Motherhood: How to Carve Out 'Me Time'
As printed in My Village News October 2019
I’m embarrassed to write this but here goes. For most of 2018, the first year of my daughter’s life, I didn’t brush my teeth in the mornings. Meaning I went a full 24 hours each day for about 365 of the damn things only cleaning my teeth once. It was the first small and continued way I unconsciously neglected myself as I let her life seep into mine.
For a first world problem oral hygiene is significant and for me it was the canary in the coal mine. I had come to believe all my needs were secondary to hers, and this unbalanced mindset snowballed into a lot of accidentally self-destructive ways. Parenting is sacrifice, it is selfless but I now know it should not be self-neglecting.
Seeing this damage doesn’t undo it though, and when toddler days become a busy flurry I find it difficult not to sweat the small stuff and get caught up in the minutiae, especially as a control freak. And that’s where I’ve been going wrong. Vulnerability researcher Brené Brown says parents should embrace making mistakes,
“Imperfect parenting moments turn into gifts as our children watch us try to figure out what went wrong and how we can do better next time.
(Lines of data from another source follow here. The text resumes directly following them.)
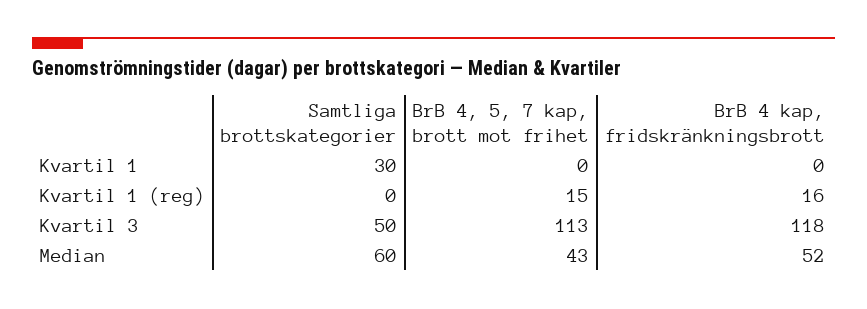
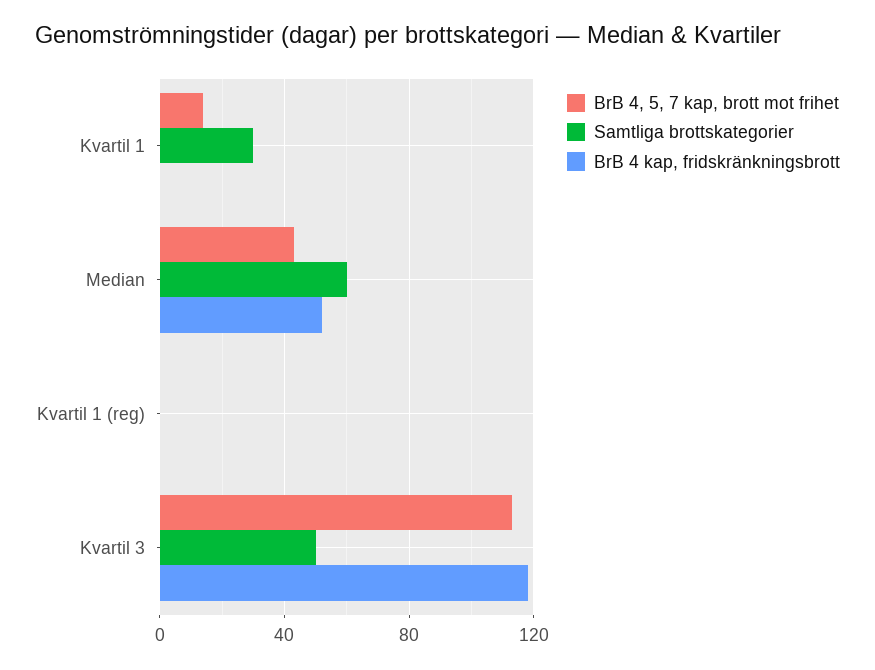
  {
    "Samtliga brottskategorier": {
      "Kvartil 1": 30,
      "Kvartil 1 (reg)": 0,
      "Kvartil 3": 50,
      "Median": 60
    },
    "BrB 4, 5, 7 kap, brott mot frihet": {
-     "Kvartil 1": 0,
+     "Kvartil 1": 15,
-     "Kvartil 1 (reg)": 15,
+     "Kvartil 1 (reg)": 0,
      "Kvartil 3": 113,
      "Median": 43
    },
    "BrB 4 kap, fridskränkningsbrott": {
      "Kvartil 1": 0,
-     "Kvartil 1 (reg)": 16,
+     "Kvartil 1 (reg)": 0,
      "Kvartil 3": 118,
      "Median": 52
    }
  }

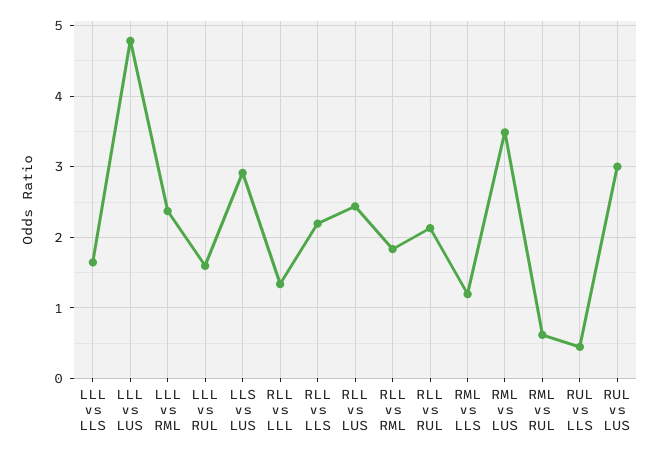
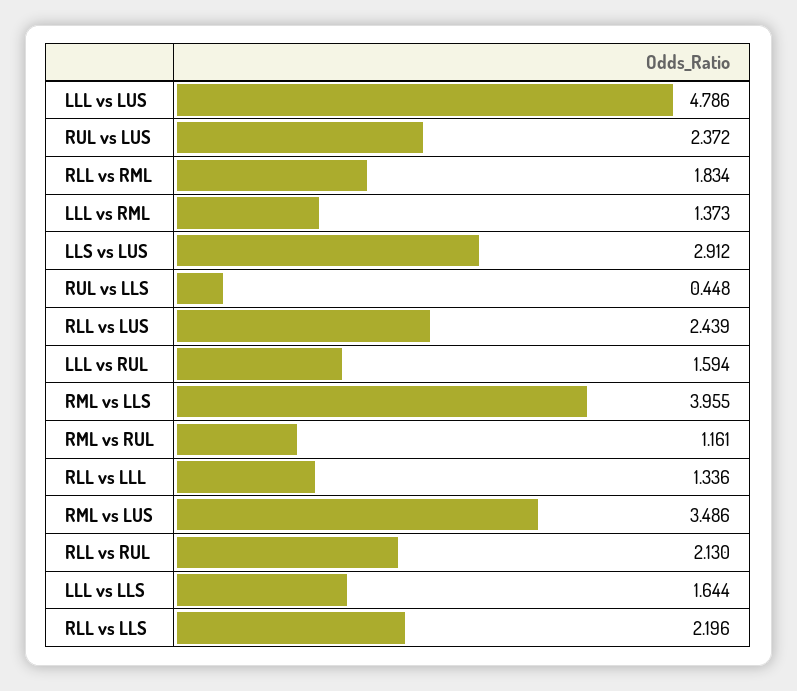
  {
    "LLL vs LLS": 1.644,
    "LLL vs LUS": 4.786,
-   "LLL vs RML": 2.4,
+   "LLL vs RML": 1.373,
    "LLL vs RUL": 1.594,
    "LLS vs LUS": 2.912,
    "RLL vs LLL": 1.336,
    "RLL vs LLS": 2.196,
    "RLL vs LUS": 2.439,
    "RLL vs RML": 1.834,
    "RLL vs RUL": 2.13,
-   "RML vs LLS": 1.2,
+   "RML vs LLS": 3.955,
    "RML vs LUS": 3.486,
-   "RML vs RUL": 0.6,
+   "RML vs RUL": 1.161,
    "RUL vs LLS": 0.448,
-   "RUL vs LUS": 3
+   "RUL vs LUS": 2.372
  }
The mandate is not to be perfect and raise happy children… I've found what makes children happy doesn't always prepare them to be courageous, engaged adults.”
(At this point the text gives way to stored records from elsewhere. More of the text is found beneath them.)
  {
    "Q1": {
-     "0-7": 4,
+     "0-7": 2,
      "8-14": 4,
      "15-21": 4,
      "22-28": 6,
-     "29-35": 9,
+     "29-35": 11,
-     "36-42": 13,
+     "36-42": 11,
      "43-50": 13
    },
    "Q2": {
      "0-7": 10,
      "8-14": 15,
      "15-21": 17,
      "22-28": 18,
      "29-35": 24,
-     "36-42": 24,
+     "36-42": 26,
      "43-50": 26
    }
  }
So then, where do our wedges of “me time” sit amongst our childrens’ growing lists of commitments, valued time with a partner and the factoring in of family, friends and work?
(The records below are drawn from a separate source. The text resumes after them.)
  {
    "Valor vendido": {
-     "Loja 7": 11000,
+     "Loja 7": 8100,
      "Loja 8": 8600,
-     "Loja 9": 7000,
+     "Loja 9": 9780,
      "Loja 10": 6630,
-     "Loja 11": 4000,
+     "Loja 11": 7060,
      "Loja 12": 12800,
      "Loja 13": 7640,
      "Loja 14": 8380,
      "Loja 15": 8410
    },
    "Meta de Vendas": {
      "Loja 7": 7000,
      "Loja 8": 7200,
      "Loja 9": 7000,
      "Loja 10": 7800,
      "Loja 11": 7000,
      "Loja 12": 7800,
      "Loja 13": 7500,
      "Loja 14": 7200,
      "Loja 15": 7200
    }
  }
Over the last few weeks I’ve been forcing myself to loosen the reins and steal myself back in pieces. It’s a bit two-steps forward, one step back but I’m making progress in rediscovering myself and listening to the quiet voice of my own needs. Like finally reading those long neglected bedside table books but in audio-form, wedging a foot rub between work meetings on my daughter’s daycare days, making smoothies in batches so at least I can get some green veggies into my diet and brushing my teeth with her in the morning as part game, part life lesson.